- Extrait du texte -
Forcément, quand je lis ce genre de chose, ça fait plaisir. C’est top d’être considéré comme ça. Après, je ne me prends pas la tête. Je reste focalisé sur mon foot, j’ai des objectifs en tête. (Il coupe). C’est toujours bon à prendre ces mots-là, mais il ne faut pas s’enflammer, il faut rester les pieds sur terre. Et continuer à bosser. 

Comment vis-tu cette reconnaissance en Italie ? 

Je la vis très bien. C’est toujours touchant de voir que des personnes te regardent et t’admirent. À moi de continuer à performer sur le terrain pour être encore admiré entre guillemets. 

Personnalité

Jordan VeretoutCredit Photo – Jean-Luc Polion

Qui est Jordan Veretout dans la vie de tous les jours ?

Je suis réservé, j’aime bien rester en famille. Je suis aussi un bon déconneur, j’aime rigoler même si je reste encore un peu timide.

- Travail à faire -
#1 Pour chacune des affirmations (a), (b) et (c), indiquez par oui ou non si elle concorde avec l'extrait, en citant les mots exacts qui le prouvent.
(a) L'interviewé reste concentré sur le football.
(b) L'interviewé vit mal la reconnaissance dont il fait l'objet en Italie.
(c) L'interviewé ne se décrit pas comme timide.
#2 Répondez brièvement aux questions suivantes d'après l'extrait.
(a) Dans quel pays l'interviewé bénéficie-t-il d'une reconnaissance ?
(b) Où dit-il devoir continuer à performer ?
(c) Avec qui aime-t-il rester ?

- Informations fournies -
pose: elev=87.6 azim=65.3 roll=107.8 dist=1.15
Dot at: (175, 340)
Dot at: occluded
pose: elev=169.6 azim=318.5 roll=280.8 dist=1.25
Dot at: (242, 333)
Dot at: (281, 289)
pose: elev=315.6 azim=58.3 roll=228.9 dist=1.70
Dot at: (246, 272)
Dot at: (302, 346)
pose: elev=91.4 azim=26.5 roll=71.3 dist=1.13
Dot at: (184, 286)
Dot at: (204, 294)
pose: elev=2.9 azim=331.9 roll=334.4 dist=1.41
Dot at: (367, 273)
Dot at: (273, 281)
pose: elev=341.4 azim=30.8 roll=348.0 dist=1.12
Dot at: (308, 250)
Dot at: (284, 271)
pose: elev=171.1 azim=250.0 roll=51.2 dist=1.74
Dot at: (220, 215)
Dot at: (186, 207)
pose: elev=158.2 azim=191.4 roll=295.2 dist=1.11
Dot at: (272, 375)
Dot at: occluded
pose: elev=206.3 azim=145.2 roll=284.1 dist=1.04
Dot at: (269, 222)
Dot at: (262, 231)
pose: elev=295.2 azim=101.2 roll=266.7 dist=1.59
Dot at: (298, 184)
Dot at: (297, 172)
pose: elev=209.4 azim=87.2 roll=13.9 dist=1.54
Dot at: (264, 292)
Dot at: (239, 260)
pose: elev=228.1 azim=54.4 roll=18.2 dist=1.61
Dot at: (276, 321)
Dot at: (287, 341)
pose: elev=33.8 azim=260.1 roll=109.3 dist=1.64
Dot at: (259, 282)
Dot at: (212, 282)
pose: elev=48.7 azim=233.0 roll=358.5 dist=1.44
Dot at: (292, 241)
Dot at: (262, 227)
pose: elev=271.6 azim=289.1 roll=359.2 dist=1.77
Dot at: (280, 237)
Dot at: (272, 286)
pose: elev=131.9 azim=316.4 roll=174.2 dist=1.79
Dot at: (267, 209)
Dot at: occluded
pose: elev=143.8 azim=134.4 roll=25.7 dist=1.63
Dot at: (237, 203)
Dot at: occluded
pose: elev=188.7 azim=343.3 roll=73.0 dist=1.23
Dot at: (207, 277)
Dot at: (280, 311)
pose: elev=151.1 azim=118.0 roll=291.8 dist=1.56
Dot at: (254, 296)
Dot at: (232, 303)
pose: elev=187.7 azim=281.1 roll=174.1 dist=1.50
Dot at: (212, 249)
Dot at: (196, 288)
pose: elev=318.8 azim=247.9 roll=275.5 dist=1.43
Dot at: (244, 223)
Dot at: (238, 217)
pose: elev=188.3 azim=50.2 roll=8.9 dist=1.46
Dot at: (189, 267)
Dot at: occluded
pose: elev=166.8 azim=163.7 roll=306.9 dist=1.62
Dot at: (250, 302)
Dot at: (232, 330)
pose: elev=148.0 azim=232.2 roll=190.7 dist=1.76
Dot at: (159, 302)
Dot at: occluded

- Liste des réponses -
#1
(a) Oui : « Je reste focalisé sur mon foot ».
(b) Non : « Je la vis très bien. »
(c) Non : « je reste encore un peu timide ».

#2
(a) En Italie.
(b) Sur le terrain.
(c) En famille.